Vermeintlich attraktive Aufträge gehören zu den häufigsten Einfallstoren für Cyberkriminelle. Besonders rund um große Sportereignisse nutzen Betrüger die hohe Nachfrage nach exklusiven Projekten gezielt aus.
Was hinter Phishing und Datendiebstahl steckt
Bei dieser Betrugsmasche geben sich Kriminelle als Unternehmen, Veranstalter, Sponsoren oder Agenturen aus und kontaktieren potenzielle Auftragnehmer mit einem vermeintlich attraktiven Projektangebot. Sie locken mit exklusiven Veranstaltungen und attraktiven Honoraren.

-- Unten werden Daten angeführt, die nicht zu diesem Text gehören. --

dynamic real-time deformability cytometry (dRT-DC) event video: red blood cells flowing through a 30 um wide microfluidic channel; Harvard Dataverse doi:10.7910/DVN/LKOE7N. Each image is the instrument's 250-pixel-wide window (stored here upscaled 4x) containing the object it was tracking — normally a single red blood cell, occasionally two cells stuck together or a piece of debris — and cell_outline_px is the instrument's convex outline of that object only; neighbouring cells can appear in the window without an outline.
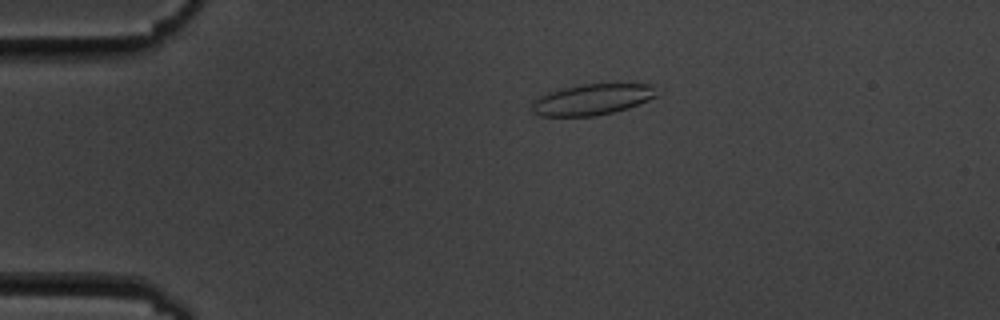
{"species": "common noctule bat (a hibernating species)", "species_latin": "Nyctalus noctula", "temperature_condition": "cold", "stored_images_in_passage": 10, "camera_frame_rate_fps": 3000, "um_per_image_px": 0.085, "animal": {"sex": "male", "body_mass_g": 19.5, "forearm_length_mm": 54.6}, "frame": {"image": 1, "passage_image": 2, "time_ms": 1.0, "image_size_px": [1000, 320], "cell_outline_px": [[656, 96], [648, 100], [628, 108], [596, 116], [540, 116], [532, 112], [532, 100], [548, 92], [564, 88], [584, 84], [652, 84]], "centroid_in_image_um": [50.28, 8.46], "position_along_channel_um": 34.7, "area_um2": 22.31}}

Betroffene werden im Zuge der Kooperation aufgefordert, sich auf einer angeblichen Event-, Medien- oder Akkreditierungsplattform anzumelden. Die Websites wirken professionell und echt. Tatsächlich handelt es sich jedoch um Phishing-Seiten, die speziell dafür gebait wurden, Zugangsdaten für beispielsweise E-Mail-Konten oder Cloud-Dienste abzugreifen.
Praxisbeispiel: Der gefälschte Akkreditierungszugang
Ein Fotograf erhält eine Anfrage für die Begleitung mehrerer Sponsorenevents im Umfeld der Fußball-WM 2026. Der Auftraggeber verfügt über eine überzeugende Website und verspricht ein hohes Honorar.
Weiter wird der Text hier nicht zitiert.